Both natives and non-natives also lined up to put objects of importance on the floor in front of the panel table. They included food, class-one agricultural soil, pelts, antlers, historic photographs, baskets, traditional plants, and a canoe paddle.

The panel briefly adjourned the hearing so that members of the public could come up and observe the objects.

Gary Oker, a drummer and former chief with the Doig River First Nation, explained in an interview that the objects are not gifts, but meant to provide a hint at the cultural significant of the panel’s work. “The importance cultural context has not been addressed — the values of the people, the principles people live, the connection to the land, the songs, the stories.”

Members of the Site C panel include chair Harry Swain, a former federal bureaucrat, including in the Department of Energy, Mines and Resources, who is a research associate at the Centre for Global Studies at the University of Victoria; James Mattison, who served 25 years with the B.C. Ministry of Environment, including as assistant deputy minister and comptroller of water rights; and Jocelyne Beaudet, a communications consultant who previously sat on the review panel for a hydroelectric project in Quebec in 2004-06.

Four First Nations communities have banded together to fight the project — Doig River, Halfway River, Prophet River, and West Moberly.

Three other Treaty 8 First Nations — Blueberry River, Saulteau, and McLeod Lake — have agreed to negotiate for compensation and have been offered “impact benefit agreements,” confirmed Dave Conway, B.C. Hydro community relations manager in Fort St.

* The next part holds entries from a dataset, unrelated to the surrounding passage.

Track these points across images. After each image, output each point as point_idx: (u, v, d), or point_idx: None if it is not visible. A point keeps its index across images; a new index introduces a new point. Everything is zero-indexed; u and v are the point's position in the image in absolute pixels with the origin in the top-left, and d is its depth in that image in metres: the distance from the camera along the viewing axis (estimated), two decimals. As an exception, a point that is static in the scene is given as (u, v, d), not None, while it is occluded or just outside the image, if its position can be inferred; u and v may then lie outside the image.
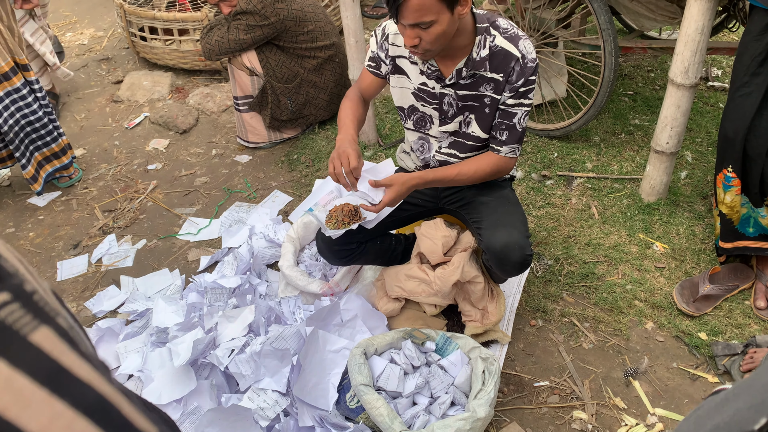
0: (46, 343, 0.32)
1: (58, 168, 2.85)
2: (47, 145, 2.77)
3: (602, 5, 2.40)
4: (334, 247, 1.88)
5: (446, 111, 1.77)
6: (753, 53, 1.82)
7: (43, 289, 0.36)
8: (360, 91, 1.89)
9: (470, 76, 1.68)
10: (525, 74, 1.64)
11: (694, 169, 2.65)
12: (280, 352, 1.81)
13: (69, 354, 0.33)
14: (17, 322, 0.32)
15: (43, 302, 0.33)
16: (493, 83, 1.67)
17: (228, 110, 3.41)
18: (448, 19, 1.50)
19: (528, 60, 1.64)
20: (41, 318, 0.33)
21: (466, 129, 1.78)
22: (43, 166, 2.80)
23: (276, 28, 2.76)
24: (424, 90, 1.76)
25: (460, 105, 1.74)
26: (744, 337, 1.97)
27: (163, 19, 3.55)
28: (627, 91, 3.21)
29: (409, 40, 1.54)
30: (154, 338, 2.01)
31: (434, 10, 1.47)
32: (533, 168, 2.72)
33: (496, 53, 1.64)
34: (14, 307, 0.32)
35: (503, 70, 1.65)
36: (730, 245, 2.08)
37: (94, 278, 2.45)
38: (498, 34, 1.64)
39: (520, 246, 1.69)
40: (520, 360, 1.98)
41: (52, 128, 2.77)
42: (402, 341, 1.83)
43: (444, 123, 1.79)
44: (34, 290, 0.34)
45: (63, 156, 2.85)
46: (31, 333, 0.32)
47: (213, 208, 2.74)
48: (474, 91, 1.70)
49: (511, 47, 1.63)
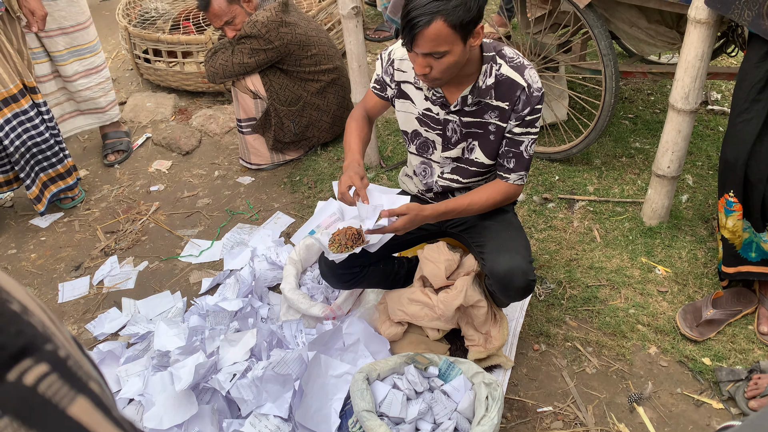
0: (84, 416, 0.32)
1: (62, 189, 2.86)
2: (53, 166, 2.78)
3: (602, 31, 2.43)
4: (338, 271, 1.88)
5: (450, 137, 1.78)
6: (753, 80, 1.83)
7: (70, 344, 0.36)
8: (365, 110, 1.92)
9: (475, 104, 1.69)
10: (531, 103, 1.66)
11: (695, 192, 2.66)
12: (282, 377, 1.80)
13: (104, 425, 0.33)
14: (56, 396, 0.32)
15: (77, 366, 0.33)
16: (498, 111, 1.69)
17: (231, 132, 3.43)
18: (460, 50, 1.53)
19: (534, 89, 1.65)
20: (77, 387, 0.33)
21: (469, 155, 1.79)
22: (47, 187, 2.82)
23: (280, 52, 2.79)
24: (428, 115, 1.78)
25: (464, 131, 1.75)
26: (748, 362, 1.96)
27: (167, 42, 3.58)
28: (627, 114, 3.23)
29: (420, 68, 1.55)
30: (156, 362, 2.00)
31: (449, 41, 1.49)
32: (535, 191, 2.73)
33: (501, 82, 1.66)
34: (53, 379, 0.32)
35: (509, 98, 1.66)
36: (732, 270, 2.08)
37: (96, 300, 2.44)
38: (504, 63, 1.66)
39: (523, 271, 1.69)
40: (523, 385, 1.97)
41: (59, 150, 2.79)
42: (405, 366, 1.82)
43: (447, 149, 1.81)
44: (68, 355, 0.34)
45: (68, 177, 2.86)
46: (69, 406, 0.32)
47: (215, 229, 2.75)
48: (478, 118, 1.72)
49: (516, 76, 1.65)
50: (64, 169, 2.83)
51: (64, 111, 3.12)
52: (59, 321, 0.38)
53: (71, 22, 2.87)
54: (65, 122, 3.15)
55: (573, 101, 3.09)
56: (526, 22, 2.96)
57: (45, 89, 2.97)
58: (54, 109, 3.06)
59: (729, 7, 1.87)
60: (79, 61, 2.97)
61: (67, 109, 3.13)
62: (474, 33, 1.52)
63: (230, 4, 2.71)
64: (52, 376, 0.32)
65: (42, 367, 0.32)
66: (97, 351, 2.13)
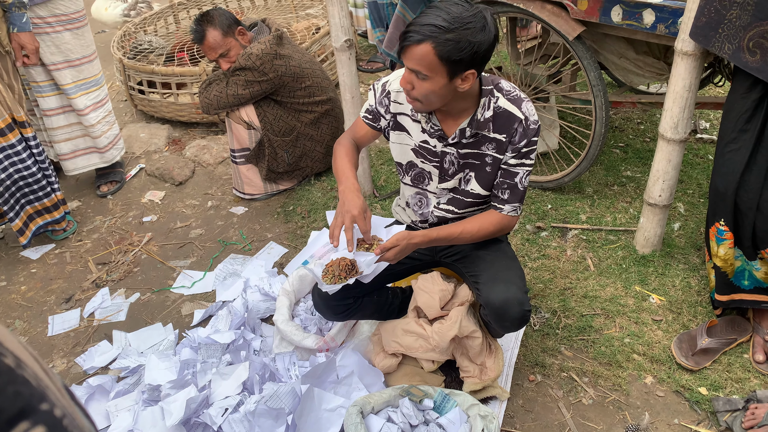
0: None
1: (49, 222, 2.84)
2: (39, 199, 2.76)
3: (592, 62, 2.47)
4: (331, 303, 1.87)
5: (447, 169, 1.79)
6: (740, 110, 1.86)
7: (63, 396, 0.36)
8: (354, 138, 1.89)
9: (473, 136, 1.71)
10: (527, 135, 1.67)
11: (686, 220, 2.67)
12: (274, 412, 1.77)
13: None
14: None
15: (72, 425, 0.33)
16: (496, 143, 1.70)
17: (224, 162, 3.44)
18: (443, 83, 1.54)
19: (530, 122, 1.67)
20: None
21: (465, 186, 1.80)
22: (33, 219, 2.79)
23: (274, 84, 2.82)
24: (425, 148, 1.78)
25: (461, 162, 1.76)
26: (744, 391, 1.95)
27: (161, 74, 3.61)
28: (618, 143, 3.27)
29: (404, 82, 1.59)
30: (146, 396, 1.97)
31: (432, 68, 1.51)
32: (528, 219, 2.74)
33: (499, 114, 1.67)
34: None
35: (506, 131, 1.68)
36: (726, 298, 2.08)
37: (86, 333, 2.41)
38: (501, 96, 1.68)
39: (519, 302, 1.69)
40: (519, 417, 1.94)
41: (46, 183, 2.77)
42: (399, 399, 1.80)
43: (444, 180, 1.81)
44: (64, 414, 0.33)
45: (55, 211, 2.83)
46: None
47: (208, 260, 2.73)
48: (476, 150, 1.73)
49: (514, 109, 1.67)
50: (51, 203, 2.81)
51: (77, 147, 3.09)
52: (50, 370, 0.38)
53: (78, 55, 2.88)
54: (77, 159, 3.11)
55: (564, 131, 3.12)
56: (517, 53, 3.01)
57: (53, 123, 2.97)
58: (63, 145, 3.04)
59: (710, 40, 1.91)
60: (86, 95, 2.98)
61: (81, 146, 3.09)
62: (463, 76, 1.54)
63: (225, 37, 2.74)
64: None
65: (39, 429, 0.31)
66: (86, 385, 2.10)
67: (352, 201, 1.64)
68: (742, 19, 1.79)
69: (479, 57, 1.52)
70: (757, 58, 1.77)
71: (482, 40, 1.49)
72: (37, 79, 2.85)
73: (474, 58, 1.51)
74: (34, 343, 2.35)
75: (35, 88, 2.88)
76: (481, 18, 1.49)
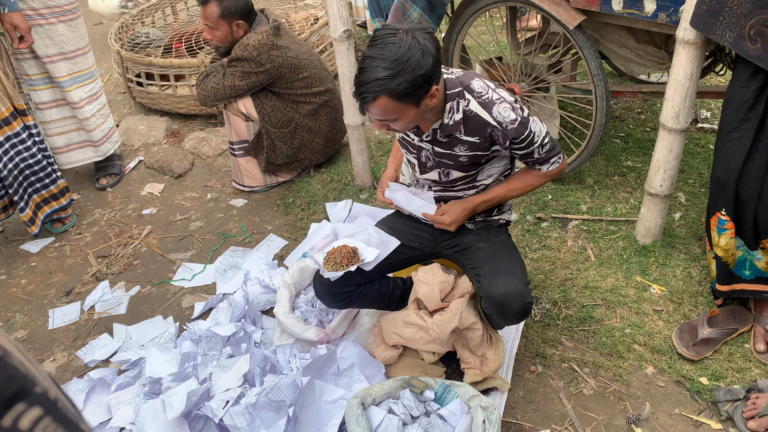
0: None
1: (56, 209, 2.85)
2: (46, 187, 2.78)
3: (592, 51, 2.45)
4: (333, 290, 1.87)
5: (424, 162, 1.81)
6: (741, 99, 1.85)
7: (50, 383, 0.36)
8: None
9: (446, 136, 1.71)
10: (510, 136, 1.66)
11: (687, 210, 2.67)
12: (275, 404, 1.77)
13: None
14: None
15: (66, 408, 0.33)
16: (468, 145, 1.70)
17: (223, 154, 3.43)
18: (413, 113, 1.56)
19: (507, 124, 1.64)
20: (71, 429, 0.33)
21: (447, 178, 1.82)
22: (41, 208, 2.81)
23: (271, 75, 2.80)
24: (406, 140, 1.83)
25: (437, 160, 1.78)
26: (745, 381, 1.95)
27: (159, 65, 3.59)
28: (619, 133, 3.25)
29: (378, 126, 1.62)
30: (147, 389, 1.97)
31: (397, 110, 1.54)
32: (528, 210, 2.73)
33: (470, 118, 1.66)
34: (47, 422, 0.32)
35: (479, 134, 1.67)
36: (726, 288, 2.08)
37: (87, 326, 2.41)
38: (472, 98, 1.65)
39: (520, 294, 1.68)
40: (520, 408, 1.95)
41: (51, 171, 2.79)
42: (400, 390, 1.80)
43: (424, 172, 1.84)
44: (57, 397, 0.33)
45: (61, 197, 2.86)
46: None
47: (208, 253, 2.73)
48: (449, 151, 1.74)
49: (485, 114, 1.65)
50: (57, 190, 2.83)
51: (71, 141, 3.07)
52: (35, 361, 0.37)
53: (72, 47, 2.86)
54: (72, 153, 3.10)
55: (564, 121, 3.10)
56: (517, 43, 2.99)
57: (46, 116, 2.95)
58: (57, 138, 3.02)
59: (711, 28, 1.89)
60: (81, 88, 2.96)
61: (75, 140, 3.08)
62: (429, 96, 1.54)
63: (220, 19, 2.73)
64: (47, 420, 0.32)
65: (35, 410, 0.32)
66: (87, 378, 2.10)
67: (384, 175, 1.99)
68: (743, 6, 1.78)
69: (434, 74, 1.52)
70: (758, 47, 1.76)
71: (427, 62, 1.48)
72: (29, 72, 2.83)
73: (431, 78, 1.51)
74: (34, 337, 2.35)
75: (27, 81, 2.85)
76: (415, 45, 1.47)
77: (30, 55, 2.78)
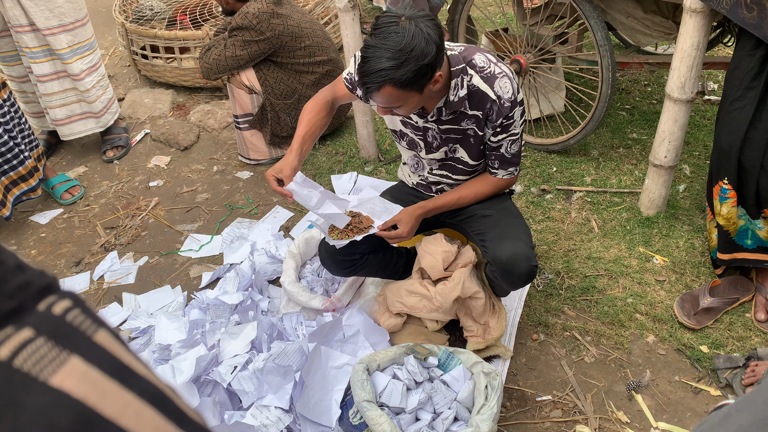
0: (107, 343, 0.36)
1: (25, 191, 2.78)
2: (14, 168, 2.70)
3: (599, 21, 2.43)
4: (337, 257, 1.90)
5: (431, 142, 1.82)
6: (746, 68, 1.84)
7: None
8: (333, 95, 1.90)
9: (451, 113, 1.72)
10: (502, 114, 1.68)
11: (692, 182, 2.67)
12: (282, 369, 1.81)
13: (126, 353, 0.37)
14: (82, 325, 0.36)
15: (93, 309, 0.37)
16: (474, 119, 1.72)
17: (229, 127, 3.44)
18: (417, 99, 1.57)
19: (504, 100, 1.66)
20: (98, 322, 0.37)
21: (453, 155, 1.83)
22: (10, 190, 2.73)
23: (272, 44, 2.79)
24: (408, 122, 1.82)
25: (444, 137, 1.79)
26: (745, 349, 1.98)
27: (164, 38, 3.58)
28: (624, 105, 3.24)
29: (381, 111, 1.64)
30: (157, 355, 2.01)
31: (402, 98, 1.54)
32: (532, 182, 2.74)
33: (474, 92, 1.67)
34: (77, 312, 0.36)
35: (482, 108, 1.69)
36: (728, 257, 2.10)
37: (97, 296, 2.45)
38: (475, 74, 1.66)
39: (526, 257, 1.71)
40: (522, 375, 1.98)
41: (18, 152, 2.70)
42: (404, 357, 1.83)
43: (430, 152, 1.85)
44: (84, 299, 0.37)
45: (30, 178, 2.78)
46: (94, 334, 0.36)
47: (214, 224, 2.75)
48: (456, 126, 1.75)
49: (487, 88, 1.66)
50: (26, 171, 2.74)
51: (73, 113, 3.07)
52: None
53: (71, 19, 2.86)
54: (74, 124, 3.11)
55: (570, 92, 3.09)
56: (523, 14, 2.97)
57: (47, 89, 2.95)
58: (58, 111, 3.03)
59: None
60: (81, 59, 2.96)
61: (77, 111, 3.08)
62: (433, 81, 1.54)
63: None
64: (76, 310, 0.36)
65: (66, 302, 0.36)
66: (98, 345, 2.14)
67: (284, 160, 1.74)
68: None
69: (438, 61, 1.52)
70: (754, 14, 1.75)
71: (431, 50, 1.47)
72: (30, 45, 2.82)
73: (434, 66, 1.51)
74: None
75: (29, 54, 2.85)
76: (418, 33, 1.45)
77: (29, 27, 2.78)
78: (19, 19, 2.74)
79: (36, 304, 0.35)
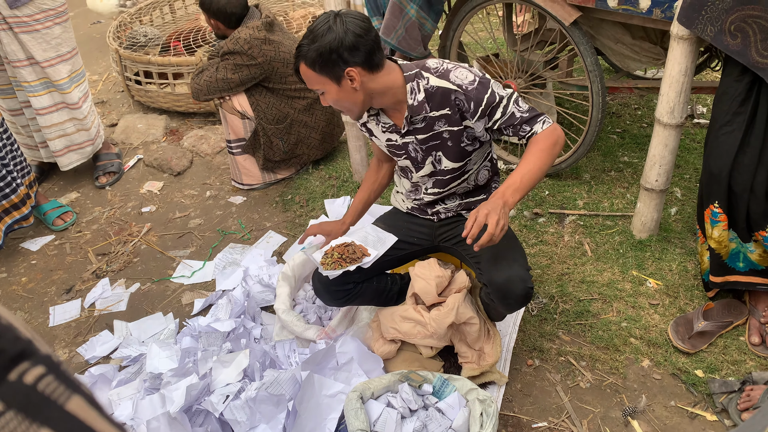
0: (80, 411, 0.35)
1: (17, 219, 2.76)
2: (6, 197, 2.68)
3: (588, 47, 2.47)
4: (332, 288, 1.89)
5: (415, 158, 1.83)
6: (733, 93, 1.87)
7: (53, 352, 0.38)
8: (376, 154, 2.07)
9: (422, 120, 1.73)
10: (472, 97, 1.64)
11: (683, 205, 2.69)
12: (275, 398, 1.79)
13: (99, 420, 0.36)
14: (54, 393, 0.35)
15: (68, 372, 0.36)
16: (445, 119, 1.72)
17: (222, 152, 3.44)
18: (335, 89, 1.64)
19: (466, 85, 1.65)
20: (72, 387, 0.36)
21: (439, 166, 1.83)
22: (2, 219, 2.71)
23: (263, 69, 2.82)
24: (391, 144, 1.85)
25: (424, 147, 1.79)
26: (740, 373, 1.97)
27: (158, 64, 3.60)
28: (615, 128, 3.27)
29: (323, 101, 1.73)
30: (148, 384, 1.98)
31: (318, 82, 1.64)
32: (525, 206, 2.75)
33: (433, 93, 1.69)
34: (50, 379, 0.35)
35: (447, 105, 1.69)
36: (720, 279, 2.10)
37: (87, 323, 2.42)
38: (430, 75, 1.69)
39: (522, 279, 1.70)
40: (517, 401, 1.96)
41: (11, 180, 2.69)
42: (399, 384, 1.82)
43: (419, 169, 1.86)
44: (60, 360, 0.37)
45: (23, 206, 2.77)
46: (66, 402, 0.35)
47: (207, 250, 2.74)
48: (430, 132, 1.76)
49: (444, 83, 1.68)
50: (18, 199, 2.73)
51: (72, 142, 3.08)
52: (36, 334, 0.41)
53: (68, 48, 2.87)
54: (71, 153, 3.10)
55: (561, 117, 3.12)
56: (514, 39, 3.01)
57: (46, 121, 2.95)
58: (57, 142, 3.03)
59: (693, 22, 1.92)
60: (78, 87, 2.97)
61: (76, 141, 3.08)
62: (348, 77, 1.61)
63: (203, 12, 2.83)
64: (49, 377, 0.35)
65: (39, 368, 0.35)
66: (88, 374, 2.11)
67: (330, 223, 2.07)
68: (724, 2, 1.80)
69: (343, 55, 1.58)
70: (738, 42, 1.78)
71: (331, 39, 1.57)
72: (28, 79, 2.83)
73: (340, 57, 1.58)
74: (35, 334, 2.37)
75: (27, 88, 2.86)
76: (325, 21, 1.58)
77: (27, 61, 2.79)
78: (17, 53, 2.76)
79: (7, 373, 0.34)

John.

Compensation could involve money, land, employment and contracting of work.

B.C. Hydro is seeking to build a 1,100-megawatt dam that would flood 83 kilometres of the Peace River from almost Fort St. John upriver to Hudson’s Hope. The dam would be 1,050 metres long and 60 metres high and would also flood 14 kilometres of the Halfway River and 10 kilometres of the Moberly River.

Hearings will begin continue until in the Peace River region Dec. 19, then resume Jan. 6 to Jan. 23.

During an earlier B.C. Hydro bid for Site C approval, the B.C. Utilities Commission in 1983 recommended that other energy sources be studied and ruled that projected electricity demands did not then justify the dam project.